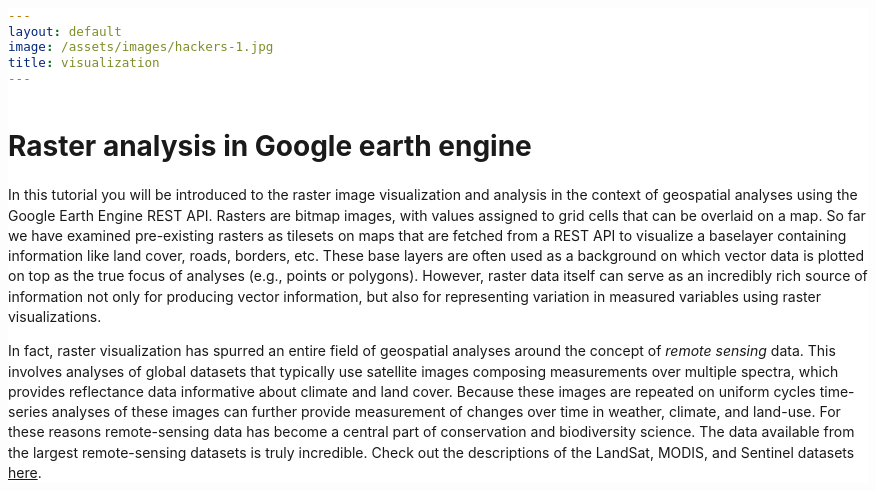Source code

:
 ```yaml
---
layout: default
image: /assets/images/hackers-1.jpg
title: visualization
---
```


<style>
h2 {
    margin-top: 30px;
}
h3 {
    margin-top: 30px;
}
pre {
    line-height: 1.1em;
}
pre code {
    font-size: 0.9em;
}
#example {
  height: 500px;
  display: block;
  margin: auto;
}
.pngmap {
    display: block; 
    margin: auto; 
    width: 100%; 
    margin-top:2%;
}
</style>


# Raster analysis in Google earth engine 

In this tutorial you will be introduced to the raster image visualization and
analysis in the context of geospatial analyses using the Google Earth Engine
REST API. Rasters are bitmap images, with values assigned to grid cells that 
can be overlaid on a map. So far we have examined pre-existing rasters as 
tilesets on maps that are fetched from a REST API to visualize a baselayer
containing information like land cover, roads, borders, etc. These base layers
are often used as a background on which vector data is plotted on top as the 
true focus of analyses (e.g., points or polygons). However, raster data itself
can serve as an incredibly rich source of information not only for producing
vector information, but also for representing variation in measured variables
using raster visualizations.

In fact, raster visualization has spurred an entire field of geospatial analyses
around the concept of *remote sensing* data. This involves analyses of global
datasets that typically use satellite images composing measurements over multiple
spectra, which provides reflectance data informative about climate and land cover.
Because these images are repeated on uniform cycles time-series analyses of these
images can further provide measurement of changes over time in weather, climate,
and land-use. For these reasons remote-sensing data has become a central part
of conservation and biodiversity science. The data available from the largest
remote-sensing datasets is truly incredible. Check out the descriptions of the
LandSat, MODIS, and Sentinel datasets [here](https://developers.google.com/earth-engine/datasets/catalog/landsat). 
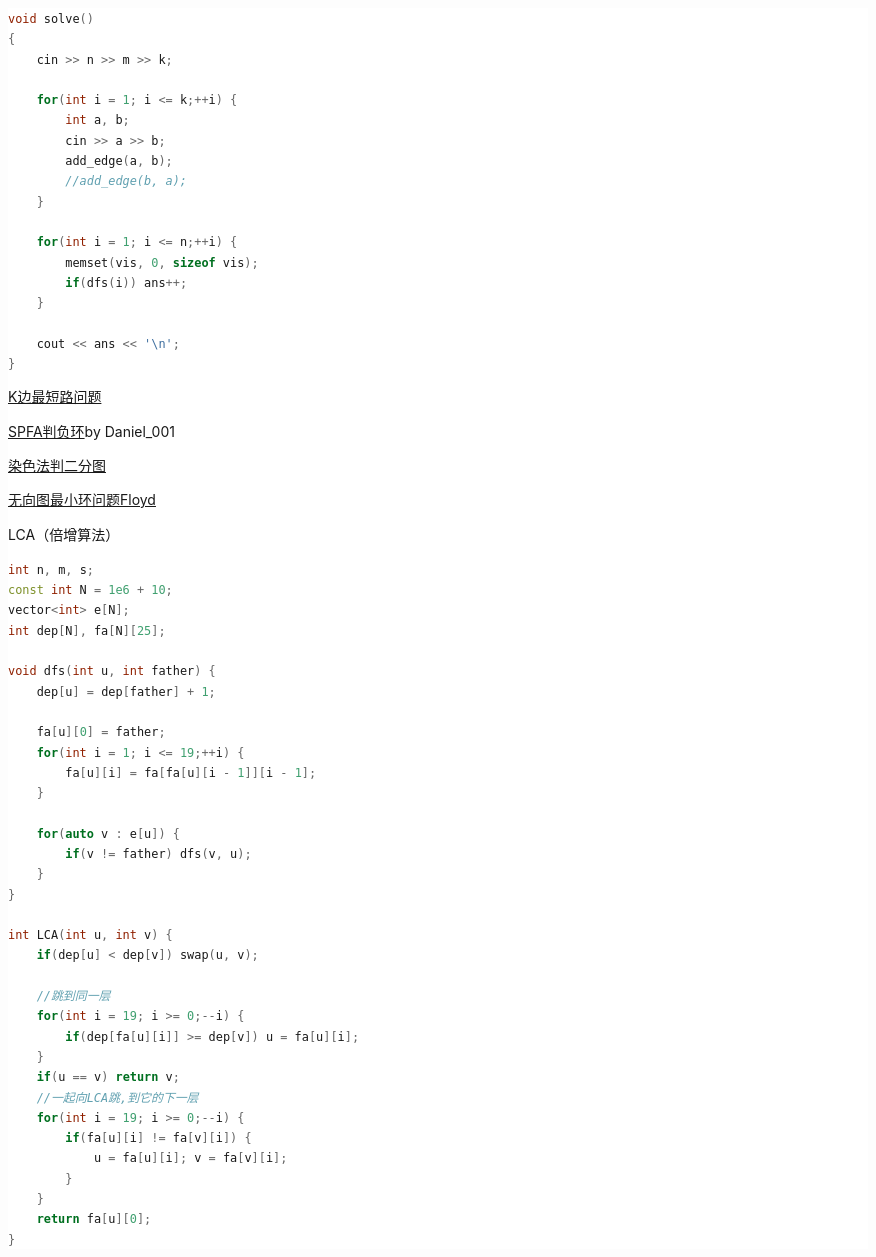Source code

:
 ```c++
void solve()
{
	cin >> n >> m >> k;
	
	for(int i = 1; i <= k;++i) {
		int a, b;
		cin >> a >> b;
		add_edge(a, b);
		//add_edge(b, a);
	}
	
	for(int i = 1; i <= n;++i) {
		memset(vis, 0, sizeof vis);
		if(dfs(i)) ans++;
	}
	
	cout << ans << '\n';
}    

```

[K边最短路问题](https://blog.csdn.net/m0_46680603/article/details/119677413)

[SPFA判负环](https://www.luogu.com.cn/problem/solution/P3385)by Daniel_001

[染色法判二分图](http://oj.daimayuan.top/course/14/problem/797)

[无向图最小环问题Floyd](https://www.luogu.com.cn/problem/P6175)

LCA（倍增算法）

```C++
int n, m, s;
const int N = 1e6 + 10;
vector<int> e[N];
int dep[N], fa[N][25];

void dfs(int u, int father) {
	dep[u] = dep[father] + 1;
	
	fa[u][0] = father;
	for(int i = 1; i <= 19;++i) {
		fa[u][i] = fa[fa[u][i - 1]][i - 1];
	}
	
	for(auto v : e[u]) {
		if(v != father) dfs(v, u);
	}
}

int LCA(int u, int v) {
	if(dep[u] < dep[v]) swap(u, v);
	
	//跳到同一层
	for(int i = 19; i >= 0;--i) {
		if(dep[fa[u][i]] >= dep[v]) u = fa[u][i];
	}
	if(u == v) return v;
	//一起向LCA跳,到它的下一层
	for(int i = 19; i >= 0;--i) {
		if(fa[u][i] != fa[v][i]) {
			u = fa[u][i]; v = fa[v][i];
		}
	}
	return fa[u][0];
}
```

Your goal - Could you copy every line from the records that mentions the word "luogu"?

Answer -
[SPFA判负环](https://www.luogu.com.cn/problem/solution/P3385)by Daniel_001
[无向图最小环问题Floyd](https://www.luogu.com.cn/problem/P6175)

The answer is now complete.